I know there are some proof in the internet, but I attempted to proove the formulas for the intercept and the slope in simple linear regression using Least squares, some algebra, and partial derivatives (although I might want to do it wituout partials if it's easier).
I've posted my attempt below. I don't know what to from here.
On
The principle underlying least squares regression is that the sum of the squares of the errors is minimized. We can use calculus to find equations for the parameters $\beta_0$ and $\beta_1$ that minimize the sum of the squared errors, $S$.
$$S = \displaystyle\sum\limits_{i=1}^n \left(e_i \right)^2= \sum \left(y_i - \hat{y_i} \right)^2= \sum \left(y_i - \beta_0 - \beta_1x_i\right)^2$$
We want to find $\beta_0$ and $\beta_1$ that minimize the sum, $S$. We start by taking the partial derivative of $S$ with respect to $\beta_0$ and setting it to zero.
$$\frac{\partial{S}}{\partial{\beta_0}} = \sum 2\left(y_i - \beta_0 - \beta_1x_i\right)^1 (-1) = 0$$ $$\sum \left(y_i - \beta_0 - \beta_1x_i\right) = 0 $$ $$\sum \beta_0 = \sum y_i -\beta_1 \sum x_i $$ $$n\beta_0 = \sum y_i -\beta_1 \sum x_i $$ $$\beta_0 = \frac{1}{n}\sum y_i -\beta_1 \frac{1}{n}\sum x_i \tag{1}$$ $$\beta_0 = \bar y - \beta_1 \bar x \tag{*} $$
now take the partial of $S$ with respect to $\beta_1$ and set it to zero.
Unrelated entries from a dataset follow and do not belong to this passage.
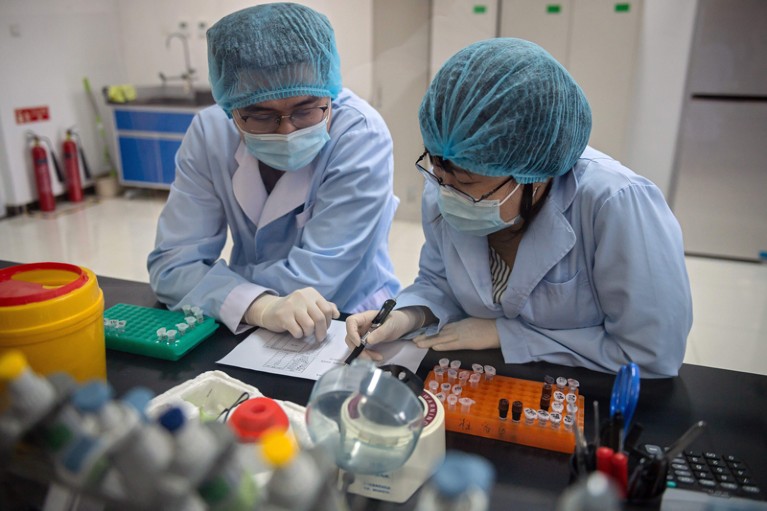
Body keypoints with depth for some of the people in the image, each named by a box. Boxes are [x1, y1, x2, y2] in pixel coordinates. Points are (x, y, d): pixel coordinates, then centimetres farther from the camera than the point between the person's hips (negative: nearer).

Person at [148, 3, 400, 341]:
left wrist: (210, 277, -11)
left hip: (351, 327, -2)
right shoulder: (209, 133, -10)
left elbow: (312, 279, -22)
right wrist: (260, 305, -29)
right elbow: (172, 263, -13)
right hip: (247, 328, 3)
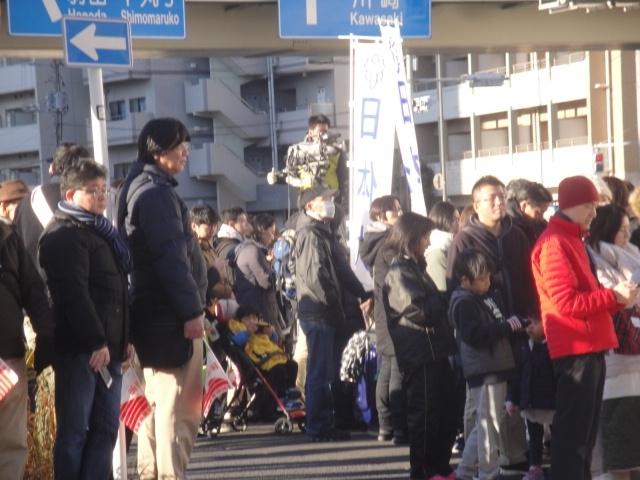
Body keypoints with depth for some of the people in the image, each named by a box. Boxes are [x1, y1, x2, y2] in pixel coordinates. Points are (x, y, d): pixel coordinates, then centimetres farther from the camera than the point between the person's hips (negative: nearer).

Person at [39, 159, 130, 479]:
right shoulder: (65, 235, -8)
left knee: (106, 428, 8)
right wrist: (95, 342, -23)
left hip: (106, 347, 9)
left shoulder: (101, 233, 21)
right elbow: (73, 293, -18)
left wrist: (123, 339, 16)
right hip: (80, 350, -9)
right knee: (74, 431, -6)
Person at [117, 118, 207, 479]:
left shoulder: (140, 188, 18)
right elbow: (171, 257, -20)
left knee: (157, 400, 14)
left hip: (152, 314, 11)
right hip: (171, 314, -11)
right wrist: (192, 310, -20)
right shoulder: (157, 193, -14)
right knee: (180, 406, -10)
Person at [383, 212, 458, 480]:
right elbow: (419, 310, -19)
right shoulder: (399, 272, -12)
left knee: (446, 412, 14)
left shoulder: (415, 268, 19)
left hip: (435, 352, 10)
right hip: (420, 355, -10)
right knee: (425, 415, -4)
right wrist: (443, 302, -5)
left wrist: (439, 302, 0)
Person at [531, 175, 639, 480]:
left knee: (586, 429, 13)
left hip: (589, 347, 10)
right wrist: (613, 296, -16)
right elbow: (567, 302, -19)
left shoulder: (573, 240, 20)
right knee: (573, 429, -10)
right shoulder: (554, 243, -12)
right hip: (574, 349, -10)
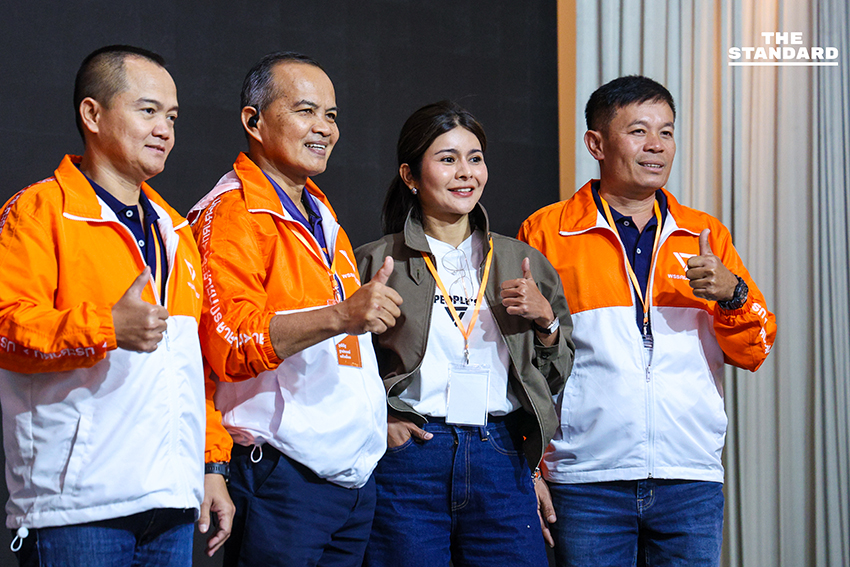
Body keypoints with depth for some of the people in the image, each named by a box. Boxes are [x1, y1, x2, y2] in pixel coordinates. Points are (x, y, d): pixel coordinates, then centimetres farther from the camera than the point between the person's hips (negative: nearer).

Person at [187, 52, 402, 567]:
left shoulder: (320, 216, 21)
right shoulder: (231, 214, -8)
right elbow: (228, 344, -20)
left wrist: (377, 419, 21)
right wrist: (340, 316, -31)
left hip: (352, 474, 8)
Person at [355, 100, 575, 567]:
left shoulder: (521, 262, 13)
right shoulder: (377, 262, 4)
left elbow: (557, 377, 15)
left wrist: (545, 319, -1)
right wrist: (374, 422, -8)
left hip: (501, 458, 3)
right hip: (409, 456, -2)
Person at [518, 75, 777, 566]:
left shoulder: (706, 236, 12)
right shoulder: (546, 233, 4)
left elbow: (754, 351, 10)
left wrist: (731, 292, -9)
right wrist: (529, 468, 0)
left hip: (691, 480, 2)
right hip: (587, 481, -2)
$$\frac{\partial{S}}{\partial{\beta_1}} = \sum 2\left(y_i - \beta_0 - \beta_1x_i\right)^1 (-x_i) = 0$$
$$\sum x_i \left(y_i - \beta_0 - \beta_1x_i\right) = 0$$
$$\sum x_iy_i - \beta_0 \sum x_i - \beta_1 \sum x_i^2 = 0 \tag{2}$$
substitute $(1)$ into $(2)$
$$\sum x_iy_i - \left( \frac{1}{n}\sum y_i -\beta_1 \frac{1}{n}\sum x_i\right) \sum x_i - \beta_1 \sum x_i^2 = 0 $$
$$\sum x_iy_i - \frac{1}{n} \sum x_i \sum y_i + \beta_1 \frac{1}{n} \left( \sum x_i \right) ^2 - \beta_1 \sum x_i^2 = 0 $$
$$\sum x_iy_i - \frac{1}{n} \sum x_i \sum y_i = - \beta_1 \frac{1}{n} \left( \sum x_i \right) ^2 + \beta_1 \sum x_i^2 $$ $$\sum x_iy_i - \frac{1}{n} \sum x_i \sum y_i = \beta_1 \left(\sum x_i^2 - \frac{1}{n} \left( \sum x_i \right) ^2 \right) $$ $$\beta_1 = \frac{\sum x_iy_i - \frac{1}{n} \sum x_i \sum y_i}{\sum x_i^2 - \frac{1}{n} \left( \sum x_i \right) ^2 } = \frac{cov(x,y)}{var(x)}\tag{*}$$
The partial derivatives of $$ Q(\alpha,\beta)=\sum_i (y_i-\alpha-\beta x_i)^2 $$ are $$ \frac{\partial Q}{\partial \alpha}(\alpha,\beta)=-2\sum_i(y_i-\alpha-\beta x_i)=-2(n\bar{y}-n\alpha-n\beta\bar{x})\tag{1} $$ and $$ \frac{\partial Q}{\partial \beta}(\alpha,\beta)=-2\sum_ix_i(y_i-\alpha-\beta x_i)=-2(\mathrm{SP}_{xy}-n\alpha\bar{x}-\beta\mathrm{SS}_x)\tag{2} $$ with $\mathrm{SP}_{xy}=\sum x_i y_i$ and $\mathrm{SS}_x=\sum x_i^2$. Putting $(1)$ equal to zero gives us $$ \hat{\alpha}=\bar{y}-\hat{\beta}\bar{x} $$ and plugging this into $(2)$ gives us the equation $$ \begin{align} 0=\mathrm{SP}_{xy}-n(\bar{y}-\hat{\beta}\bar{x})\bar{x}-\hat{\beta}\mathrm{SS}_x&=\mathrm{SP}_{xy}-n\bar{y}\bar{x}+n\hat{\beta}\bar{x}^2-\hat{\beta}\mathrm{SS}_x\\ &=\mathrm{SP}_{xy}-n\bar{y}\bar{x}-\hat{\beta}(\mathrm{SS}_x-n\bar{x}^2) \end{align} $$ and hence $$ \hat{\beta}=\frac{\mathrm{SP}_{xy}-n\bar{y}\bar{x}}{\mathrm{SS}_x-n\bar{x}^2}. $$